Austin, TX – Texas has a health care delivery crisis where poor usage of limited resources compounds the complex health needs of a rapidly growing population. At the same time our uninsured and underinsured populations are expanding, our Medicaid budget is on the brink of financial disaster. The answer cannot find its solace in more money, but instead requires restructuring the medical matrix to more efficiently utilize the resources which are already available in our healthcare provider system. Granting full practice authority to advanced practice registered nurses (APRNs) would go a long way toward alleviating the crisis.

That is why SB 751 and HB 1885 were introduced last month.
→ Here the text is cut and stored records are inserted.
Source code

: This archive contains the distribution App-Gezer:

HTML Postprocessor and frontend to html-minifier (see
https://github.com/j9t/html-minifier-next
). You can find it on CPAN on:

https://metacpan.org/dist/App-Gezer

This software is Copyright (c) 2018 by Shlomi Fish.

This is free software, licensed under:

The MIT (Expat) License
These bills would enable all APRNs to practice to the full extent of their education and clinical capability, providing much needed access to primary healthcare.

Texas APRNs are already providing critical health care functions, including evaluating and diagnosing patients; ordering and interpreting diagnostic tests; and initiating and managing treatments, including prescribing medications. This legislation would authorize them to continue with these activities, but would eliminate needless statutory and regulatory mandates that limit APRNs’ ability to practice, particularly in rural areas.
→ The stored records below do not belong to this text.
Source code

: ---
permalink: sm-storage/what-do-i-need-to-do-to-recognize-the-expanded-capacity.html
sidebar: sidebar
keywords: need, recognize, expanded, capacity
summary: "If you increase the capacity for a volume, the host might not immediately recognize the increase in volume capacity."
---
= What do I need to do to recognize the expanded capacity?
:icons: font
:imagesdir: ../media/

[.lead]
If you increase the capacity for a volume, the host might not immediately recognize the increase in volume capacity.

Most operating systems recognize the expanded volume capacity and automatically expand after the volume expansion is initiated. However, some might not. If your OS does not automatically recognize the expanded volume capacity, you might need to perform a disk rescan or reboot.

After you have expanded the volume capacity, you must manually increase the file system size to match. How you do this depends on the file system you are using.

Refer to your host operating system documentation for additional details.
Under current Texas law, APRNs can only prescribe under the authority delegated by physicians, and they must meet face-to-face with a supervising physician periodically. With few physicians opting to practice in rural areas, this requirement prevents many APRNs who are willing to do so from delivering care in these underserved settings.

Because Texas requires supervision, we are losing APRNs to other states. Consider that the New Mexico governor spends funds appropriated by the New Mexico Legislature specifically to recruit APRNs from Texas. This places Texas in the dubious position of paying to educate APRNs only to have states like New Mexico siphon the human resource off to fill that particular state’s shortfall in primary care providers. We cannot afford this drain on our resources.

Texas currently ranks 42nd among the fifty states in the ratio of physicians per population and 47th in the ratio of primary care physicians. In rural areas, the primary care shortage is even worse; 185 of our state’s 254 counties are medically underserved.

Opponents claim this legislation runs counter to the trend of team-based practices. However,
even with full practice authority, APRNs will continue to collaborate with physicians and other health care providers. Texas has more than 18,000 licensed APRNs today. They perform many of the same functions physicians perform, without compromising quality of service, but more cost-effectively. This vast field of expertise is not being fully utilized to provide health care services for Texans.

Those who oppose SB 751 and HB 1885 argue that APRNs do not have as much education and training as doctors. They follow up with statements like “extending full practice authority to APRNs is a public safety concern.” To that end, hundreds of studies conducted over the past forty years – highly rated on strength of evidence – have repeatedly found advanced practice registered nurses’ care to be equivalent, and in some cases superior, to that provided by physicians. This should not be a conversation about hours, this is about competency.

Texas is home to a rapidly expanding, aging population making chronic disease and health disparities an increasing concern. Yet fewer medical school graduates are choosing primary care practice. In 2009, 9 percent of medical school graduates chose primary care. To provide quality, affordable access to health care, we must have an adequate primary care workforce. Conveniently, 80 percent of our APRNs work in a primary care setting.

By eliminating the outdated requirements for physician delegation of diagnosing and prescribing, this legislation will help Texas resolve its health care delivery crisis and ensure citizens statewide have access to high-quality health care when they need it.